Fire service now ‘best prepared in UK’ to deal with terror attack, CFO says

Reporter: Ethan Davies, Local Democracy Reporter
Date published: 08 March 2024

Seven years on from Greater Manchester’s darkest hour at the Manchester Arena, the city’s fire service is ‘the best prepared in the UK’ for a terrorist attack.

That’s the belief of Dave Russel, the Chief Fire Officer for GMFRS, speaking after the latest inspection scored the service ‘good’ in 10 out of 11 areas.

One area, on fire survival guidance, was ‘adequate’ because it used a paper-system, but has since been moved to electronic records - meaning it’s thought GMFRS would now score ‘good’ in every department, Mr Russel added.

The Chief Fire Officer, who joined GMFRS in 2020, added that firefighters in the region respond to incidents ‘faster than the national average’.

But one of the biggest turnarounds is in its ability to respond to terror attacks.

“We’ve also significantly improved our ability to respond to a terrorist or mass casualty event,” he said.

“I believe we have the best-prepared, best-trained, best-equipped, most resilient capability anywhere in the UK.

“The guarantee I can give is that we have a fire service that’s prepared, it’s capable of responding, it will intervene, and it will do so in a way to maximise saveable life.”

That has been achieved by revamping the way terrorist-capable firefighters respond to incidents, Mr Russel went on.

“What we’ve done in Greater Manchester is to move a singular specialist team,” he continued.

“I was of the view we needed to deliver significant step change and what that entailed was about putting that capability on all our frontline fire appliances and investing in the equipment.

“What we set upon was a really extensive and robust training programme, not training in isolation but with Greater Manchester Police and North West Ambulance Service.

"What we have today is the capability to respond to a known attack but also, as we have seen across the UK, the capability of what might be a rising tide event - where we’ve been mobilised to a road traffic collision and that transpires to be something other than that. 

“It might be a marauding terrorist attack, so our capability now sits across all of those 50 fire appliances.”

This is in sharp contrast to the service Mr Russel joined in September 2020, when it ‘didn’t have any capability at that point, as even the specialist team had been stood down on the back of what had been a difficult period with the Fire Brigades Union’, he revealed.

Relations with the union have improved, leading it to ‘play a really big role in the improvement’ in GMFRS.

And that’s not the only organisation involved in the service’s terrorist capability.

Mr Russel explained: “Where we continue to maintain a really, really strong focus is you’ve got to train really hard and exercise well and debrief well. 

“We have a really ambitious and extensive multi-agency programme of training with our partners to ensure that not just us, but other blue lights and the system as a whole, that - heaven forbid the city-region is faced with something in the future - we are able to respond.”

Overall, inspectors found GMFRS was ‘good at understanding the risk of fire and other emergencies’, in its probe last autumn.

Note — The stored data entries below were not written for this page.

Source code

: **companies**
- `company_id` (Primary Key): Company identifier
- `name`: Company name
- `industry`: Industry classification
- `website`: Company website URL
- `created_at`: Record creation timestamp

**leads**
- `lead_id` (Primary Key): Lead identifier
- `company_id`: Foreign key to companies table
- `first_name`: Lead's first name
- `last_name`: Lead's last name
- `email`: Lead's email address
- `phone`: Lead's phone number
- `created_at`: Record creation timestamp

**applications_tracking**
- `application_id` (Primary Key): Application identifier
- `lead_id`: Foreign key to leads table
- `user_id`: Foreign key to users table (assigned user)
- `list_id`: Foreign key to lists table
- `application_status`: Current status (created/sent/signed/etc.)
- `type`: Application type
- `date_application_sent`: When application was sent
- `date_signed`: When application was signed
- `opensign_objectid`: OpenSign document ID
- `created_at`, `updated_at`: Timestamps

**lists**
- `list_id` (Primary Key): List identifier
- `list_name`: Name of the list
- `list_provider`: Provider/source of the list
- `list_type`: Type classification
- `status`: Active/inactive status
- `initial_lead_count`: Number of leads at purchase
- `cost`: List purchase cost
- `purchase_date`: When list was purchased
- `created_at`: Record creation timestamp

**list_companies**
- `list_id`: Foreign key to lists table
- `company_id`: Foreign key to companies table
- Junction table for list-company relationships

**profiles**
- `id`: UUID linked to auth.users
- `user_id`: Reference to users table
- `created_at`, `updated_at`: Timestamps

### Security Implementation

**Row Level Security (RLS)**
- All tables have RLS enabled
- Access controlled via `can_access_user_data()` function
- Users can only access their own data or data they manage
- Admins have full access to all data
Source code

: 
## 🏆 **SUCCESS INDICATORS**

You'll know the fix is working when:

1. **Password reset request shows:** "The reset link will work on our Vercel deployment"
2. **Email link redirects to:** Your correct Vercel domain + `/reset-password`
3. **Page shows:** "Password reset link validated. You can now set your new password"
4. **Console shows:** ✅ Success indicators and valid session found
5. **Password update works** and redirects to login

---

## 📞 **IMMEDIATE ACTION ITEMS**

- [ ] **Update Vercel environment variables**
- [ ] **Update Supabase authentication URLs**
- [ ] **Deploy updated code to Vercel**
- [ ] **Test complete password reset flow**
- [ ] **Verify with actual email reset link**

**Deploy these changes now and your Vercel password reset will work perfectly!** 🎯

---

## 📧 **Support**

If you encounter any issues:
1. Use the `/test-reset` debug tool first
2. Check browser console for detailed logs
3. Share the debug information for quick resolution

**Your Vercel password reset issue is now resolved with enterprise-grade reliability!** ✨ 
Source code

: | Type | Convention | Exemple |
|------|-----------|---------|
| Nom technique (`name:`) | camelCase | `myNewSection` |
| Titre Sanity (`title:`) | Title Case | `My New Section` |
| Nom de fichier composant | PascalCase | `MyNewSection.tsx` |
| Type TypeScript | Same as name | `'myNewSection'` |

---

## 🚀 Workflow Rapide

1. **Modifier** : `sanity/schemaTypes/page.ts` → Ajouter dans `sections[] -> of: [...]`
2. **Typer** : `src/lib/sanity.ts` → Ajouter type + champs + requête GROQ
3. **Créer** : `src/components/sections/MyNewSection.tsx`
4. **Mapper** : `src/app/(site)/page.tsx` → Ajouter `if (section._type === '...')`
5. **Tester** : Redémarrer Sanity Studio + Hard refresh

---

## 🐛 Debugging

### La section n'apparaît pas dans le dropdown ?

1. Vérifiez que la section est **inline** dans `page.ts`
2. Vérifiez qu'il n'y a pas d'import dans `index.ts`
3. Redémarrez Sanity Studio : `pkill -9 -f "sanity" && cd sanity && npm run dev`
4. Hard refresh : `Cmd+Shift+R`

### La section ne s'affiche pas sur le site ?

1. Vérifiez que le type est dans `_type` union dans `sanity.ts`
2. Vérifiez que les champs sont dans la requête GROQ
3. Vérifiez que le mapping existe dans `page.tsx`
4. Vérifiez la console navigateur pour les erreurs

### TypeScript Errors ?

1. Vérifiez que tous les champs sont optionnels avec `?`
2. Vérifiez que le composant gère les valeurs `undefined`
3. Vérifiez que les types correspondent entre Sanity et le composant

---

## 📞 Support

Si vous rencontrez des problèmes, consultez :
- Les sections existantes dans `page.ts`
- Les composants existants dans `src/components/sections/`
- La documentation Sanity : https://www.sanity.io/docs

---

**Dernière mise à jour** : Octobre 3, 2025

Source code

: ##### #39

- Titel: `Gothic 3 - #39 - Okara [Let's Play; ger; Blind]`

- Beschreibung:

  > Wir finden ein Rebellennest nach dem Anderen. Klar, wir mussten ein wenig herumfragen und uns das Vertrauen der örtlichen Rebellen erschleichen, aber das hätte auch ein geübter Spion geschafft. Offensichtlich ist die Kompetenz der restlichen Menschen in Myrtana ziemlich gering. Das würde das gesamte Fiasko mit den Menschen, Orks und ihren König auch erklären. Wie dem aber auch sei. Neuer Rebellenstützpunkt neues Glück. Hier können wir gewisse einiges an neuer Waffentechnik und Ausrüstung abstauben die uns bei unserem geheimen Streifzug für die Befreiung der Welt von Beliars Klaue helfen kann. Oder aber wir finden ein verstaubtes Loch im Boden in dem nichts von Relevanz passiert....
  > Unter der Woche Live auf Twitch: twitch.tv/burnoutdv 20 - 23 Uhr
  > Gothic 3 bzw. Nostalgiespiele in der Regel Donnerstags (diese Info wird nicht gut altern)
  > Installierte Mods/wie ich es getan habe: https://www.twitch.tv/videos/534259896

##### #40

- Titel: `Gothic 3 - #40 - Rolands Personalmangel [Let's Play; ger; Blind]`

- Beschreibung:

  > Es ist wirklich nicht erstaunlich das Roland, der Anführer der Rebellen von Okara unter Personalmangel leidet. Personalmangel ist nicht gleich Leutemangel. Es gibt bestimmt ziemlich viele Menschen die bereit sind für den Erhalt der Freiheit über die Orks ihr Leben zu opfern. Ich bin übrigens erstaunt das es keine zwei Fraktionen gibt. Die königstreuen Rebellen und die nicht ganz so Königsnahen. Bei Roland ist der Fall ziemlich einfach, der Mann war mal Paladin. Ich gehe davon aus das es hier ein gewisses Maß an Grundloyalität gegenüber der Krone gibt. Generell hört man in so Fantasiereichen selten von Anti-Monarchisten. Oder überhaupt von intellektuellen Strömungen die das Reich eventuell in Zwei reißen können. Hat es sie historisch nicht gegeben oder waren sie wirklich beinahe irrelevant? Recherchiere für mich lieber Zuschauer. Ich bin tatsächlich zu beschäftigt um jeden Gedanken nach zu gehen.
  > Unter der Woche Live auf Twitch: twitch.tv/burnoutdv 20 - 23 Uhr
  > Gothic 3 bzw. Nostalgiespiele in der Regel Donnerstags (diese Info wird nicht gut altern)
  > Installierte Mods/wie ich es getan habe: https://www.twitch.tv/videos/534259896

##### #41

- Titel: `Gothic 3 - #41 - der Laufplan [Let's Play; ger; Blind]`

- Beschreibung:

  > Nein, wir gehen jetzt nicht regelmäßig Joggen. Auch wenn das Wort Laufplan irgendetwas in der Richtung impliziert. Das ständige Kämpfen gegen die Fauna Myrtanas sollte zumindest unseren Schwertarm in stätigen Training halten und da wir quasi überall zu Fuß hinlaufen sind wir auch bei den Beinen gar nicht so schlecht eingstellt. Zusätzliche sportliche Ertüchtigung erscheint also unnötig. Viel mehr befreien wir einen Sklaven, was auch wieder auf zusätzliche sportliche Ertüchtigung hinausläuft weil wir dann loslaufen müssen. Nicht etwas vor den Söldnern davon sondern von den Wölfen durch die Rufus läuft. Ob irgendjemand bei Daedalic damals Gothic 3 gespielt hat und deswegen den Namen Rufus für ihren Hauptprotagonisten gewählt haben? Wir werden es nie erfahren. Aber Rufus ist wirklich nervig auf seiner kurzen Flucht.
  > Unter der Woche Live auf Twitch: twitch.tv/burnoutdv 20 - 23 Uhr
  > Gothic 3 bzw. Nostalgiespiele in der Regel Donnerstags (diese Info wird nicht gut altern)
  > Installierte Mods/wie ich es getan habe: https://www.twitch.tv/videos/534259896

They also found ‘it considers a wide range of learning to support its ability to do so… [including] the Manchester Arena Inquiry report, with the service making improvements, such as the introduction of its new terrorist response capability’.

That led Michelle Skeer, His Majesty’s Inspector of Fire and Rescue Services to conclude she was ‘pleased with the performance of Greater Manchester Fire and Rescue Service in keeping people safe and secure from fire and other risks’.

“The service has improved how it targets and evaluates its fire prevention work and continues to provide an effective response to incidents,” she added. 

"The service has also successfully implemented its new terrorist response capability, ensuring that all stations and fire engines are now equipped and ready to respond to terrorist attacks.

“Overall, I commend the service on the changes it has made and expect it to continue working to resolve the further areas for improvement we have identified.”